Dataset entries »
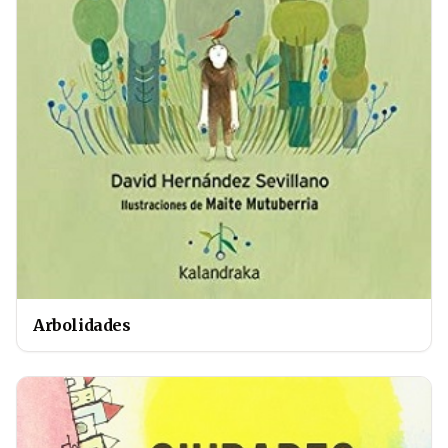
Arbolidades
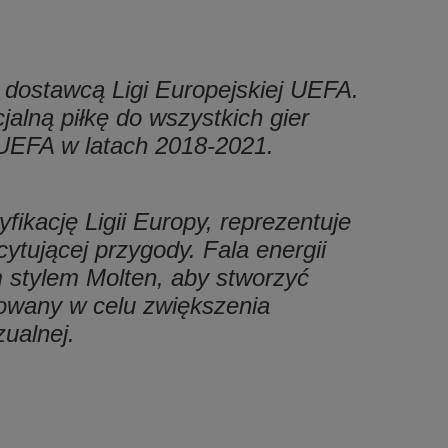
 dostawcą Ligi Europejskiej UEFA.
cjalną piłkę do wszystkich gier
UEFA w latach 2018-2021.
fikację Ligii Europy, reprezentuje
ytującej przygody. Fala energii
 stylem Molten, aby stworzyć
cowany w celu zwiększenia
ualnej.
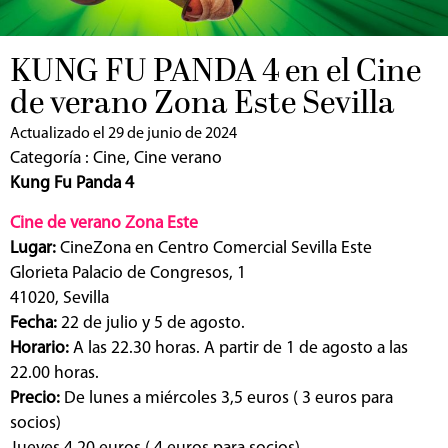
KUNG FU PANDA 4 en el Cine
de verano Zona Este Sevilla
Actualizado el 29 de junio de 2024
Categoría :
Cine
,
Cine verano
Kung Fu Panda 4
Cine de verano Zona Este
Lugar:
CineZona en Centro Comercial Sevilla Este
Glorieta Palacio de Congresos, 1
41020, Sevilla
Fecha:
22 de julio y 5 de agosto.
Horario:
A las 22.30 horas. A partir de 1 de agosto a las
22.00 horas.
Precio:
De lunes a miércoles 3,5 euros ( 3 euros para
socios)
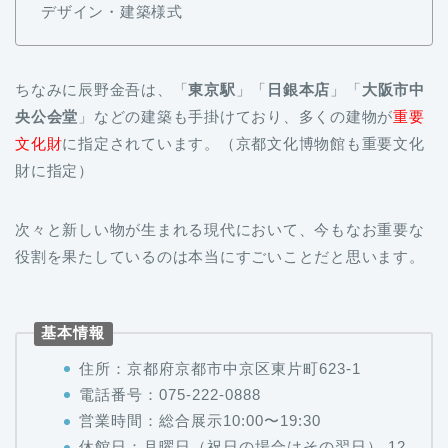
デザイン・建築様式
ちなみに辰野金吾は、「
東京駅
」「
日銀本店
」「
大阪市中
央公会堂
」などの建築も手掛けており、多くの建物が
重要
文化財
に指定されています。（京都文化博物館も重要文化
財に指定）
次々と新しい物が生まれる現代において、今もなお重要な
役割を果たしているのは本当にすごいことだと思います。
基本情報
住所：京都府京都市中京区東片町623-1
電話番号：075-222-0888
営業時間：総合展示10:00〜19:30
休館日：月曜日（祝日の場合はその翌日） 12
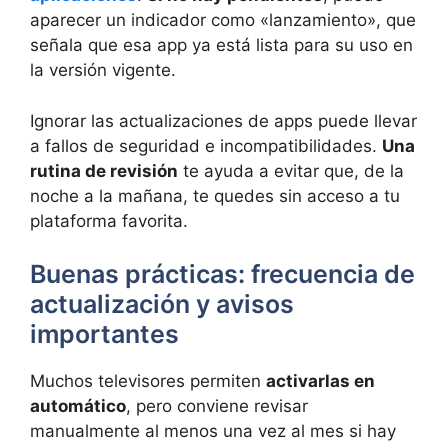
aparecer un indicador como «lanzamiento», que
señala que esa app ya está lista para su uso en
la versión vigente.
Ignorar las actualizaciones de apps puede llevar
a fallos de seguridad e incompatibilidades.
Una
rutina de revisión
te ayuda a evitar que, de la
noche a la mañana, te quedes sin acceso a tu
plataforma favorita.
Buenas prácticas: frecuencia de
actualización y avisos
importantes
Muchos televisores permiten
activarlas en
automático
, pero conviene revisar
manualmente al menos una vez al mes si hay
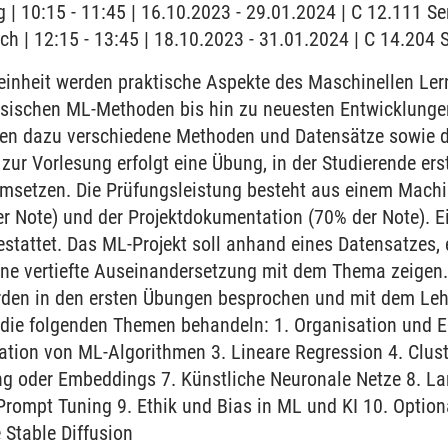
 | 10:15 - 11:45 | 16.10.2023 - 29.01.2024 | C 12.111 
ch | 12:15 - 13:45 | 18.10.2023 - 31.01.2024 | C 14.20
einheit werden praktische Aspekte des Maschinellen Ler
sischen ML-Methoden bis hin zu neuesten Entwicklunge
rden dazu verschiedene Methoden und Datensätze sowie 
 zur Vorlesung erfolgt eine Übung, in der Studierende ers
msetzen. Die Prüfungsleistung besteht aus einem Machin
er Note) und der Projektdokumentation (70% der Note). E
estattet. Das ML-Projekt soll anhand eines Datensatzes,
ine vertiefte Auseinandersetzung mit dem Thema zeigen.
rden in den ersten Übungen besprochen und mit dem Leh
die folgenden Themen behandeln: 1. Organisation und E
ation von ML-Algorithmen 3. Lineare Regression 4. Clu
ing oder Embeddings 7. Künstliche Neuronale Netze 8. 
ompt Tuning 9. Ethik und Bias in ML und KI 10. Optiona
 Stable Diffusion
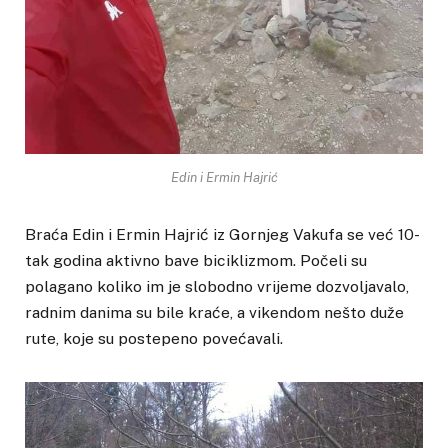
Edin i Ermin Hajrić
Braća Edin i Ermin Hajrić iz Gornjeg Vakufa se već 10-
tak godina aktivno bave biciklizmom. Počeli su
polagano koliko im je slobodno vrijeme dozvoljavalo,
radnim danima su bile kraće, a vikendom nešto duže
rute, koje su postepeno povećavali.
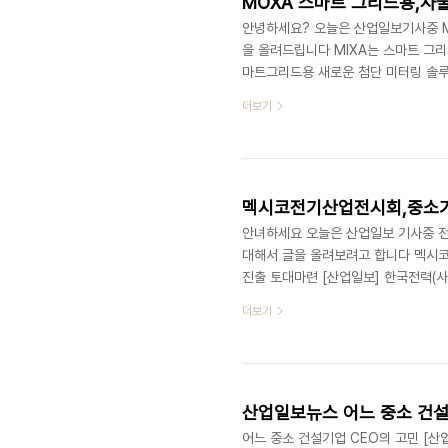
안녕하세요? 오늘은 산업일보기사중 M
을 올려드립니다 MIXA는 스마트 그
마트그리드용 새로운 첨단 미터링 솔루
보] AMI(Advanced Metering 
더보기
기 위한 산업용 사물인터넷(IoT; Inte
용 IoT AMI 솔루션은 다양한 유형
을 이용해 고전압 및 저전압, 투명 및 불
멕시코전기산업전시회,중소
안녀하세요 오늘은 산업일보 기사중 
대해서 글을 올려보려고 합니다 멕시코
진출 토대마련 [산업일보] 한국전력(
터 4일까지 3일간 멕시코의 멕시코시티에서
더보기
2015)에 중소 협력기업 10개사와 
멕시코 연방 전력청(CFE)이 후원하
티 센트로바나멕스(Centro Baname
어느 중소 건설기업 CEO의 고민 [산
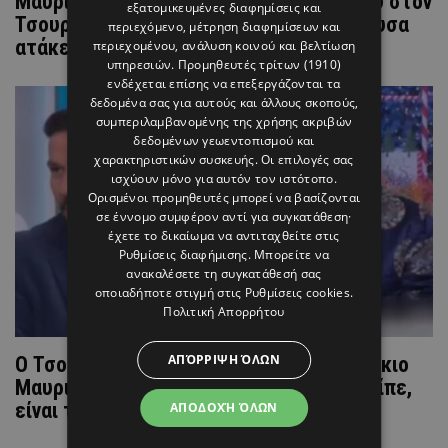
Μαυρίκιος Μαυρικίου: Ρίχνει τα βέλη του στον
εξατομικευμένες διαφημίσεις και
Τσουρό - «Αισθανθήκαμε προσβολή, άκουσα
περιεχόμενο, μέτρηση διαφημίσεων και
ατάκες από το στόμα του τύπου»
περιεχομένου, ανάλυση κοινού και βελτίωση
υπηρεσιών.
Προμηθευτές τρίτων (1910)
ενδέχεται επίσης να επεξεργάζονται τα
δεδομένα σας για αυτούς και άλλους σκοπούς,
συμπεριλαμβανομένης της χρήσης ακριβών
δεδομένων γεωεντοπισμού και
χαρακτηριστικών συσκευής. Οι επιλογές σας
ισχύουν μόνο για αυτόν τον ιστότοπο.
Ορισμένοι προμηθευτές μπορεί να βασίζονται
σε έννομο συμφέρον αντί για συγκατάθεση·
έχετε το δικαίωμα να αντιταχθείτε στις
Ρυθμίσεις διαφήμισης
. Μπορείτε να
ανακαλέσετε τη συγκατάθεσή σας
οποιαδήποτε στιγμή στις
Ρυθμίσεις cookies
.
Πολιτική Απορρήτου
ΑΠΌΡΡΙΨΗ ΌΛΩΝ
Ο Τσουρός «κατακεραυνώνει» τον Μαυρίκιο
Μαυρικίου: «Δεν ισχύει τίποτα απ’ όσα είπε,
είναι τουλάχιστον γελοίο»
ΑΠΟΔΟΧΉ ΌΛΩΝ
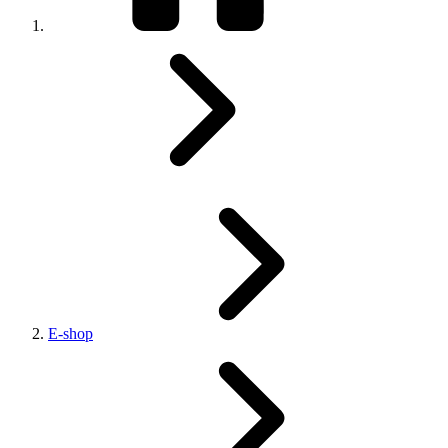
E-shop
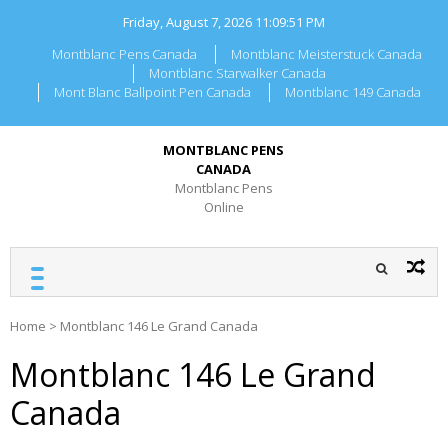
Skip
Friday, August 7, 2026
11:09:51 PM
to
content
Montblanc Pens Canada
Montblanc Meisterstuck Canada
Montblanc Starwalker Canada
Mont Blanc Ballpoint Pen Canada
Montblanc 149 Canada
MONTBLANC PENS
CANADA
Montblanc Pens
Online
Home
>
Montblanc 146 Le Grand Canada
Montblanc 146 Le Grand
Canada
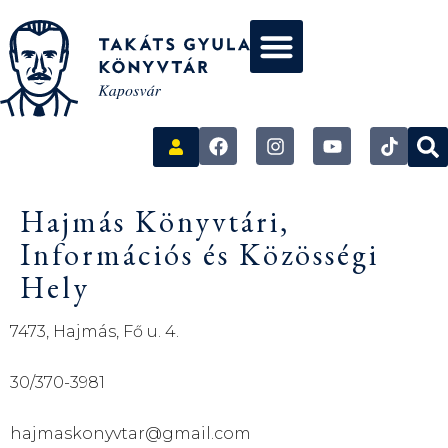
Hajmás Könyvtári,
Információs és Közösségi
Hely
7473, Hajmás, Fő u. 4.
30/370-3981
hajmaskonyvtar@gmail.com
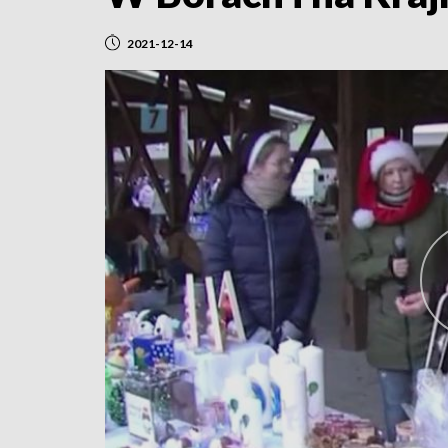
2021-12-14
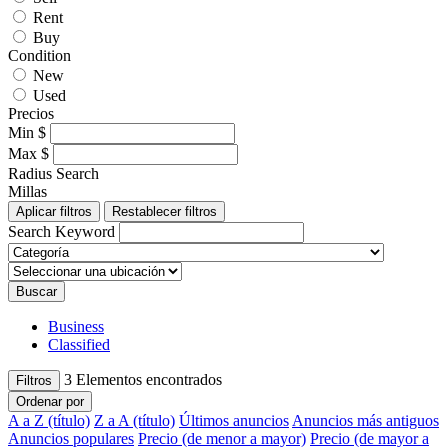
Rent
Buy
Condition
New
Used
Precios
Min
$
Max
$
Radius Search
Millas
Aplicar filtros
Restablecer filtros
Search Keyword
Buscar
Business
Classified
3
Elementos encontrados
Filtros
Ordenar por
A a Z (título)
Z a A (título)
Últimos anuncios
Anuncios más antiguos
Anuncios populares
Precio (de menor a mayor)
Precio (de mayor a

JOB »
Each line of the data that has the string "Grand" counts once; give the total and nothing else.

EXERCISE SOLUTION »
2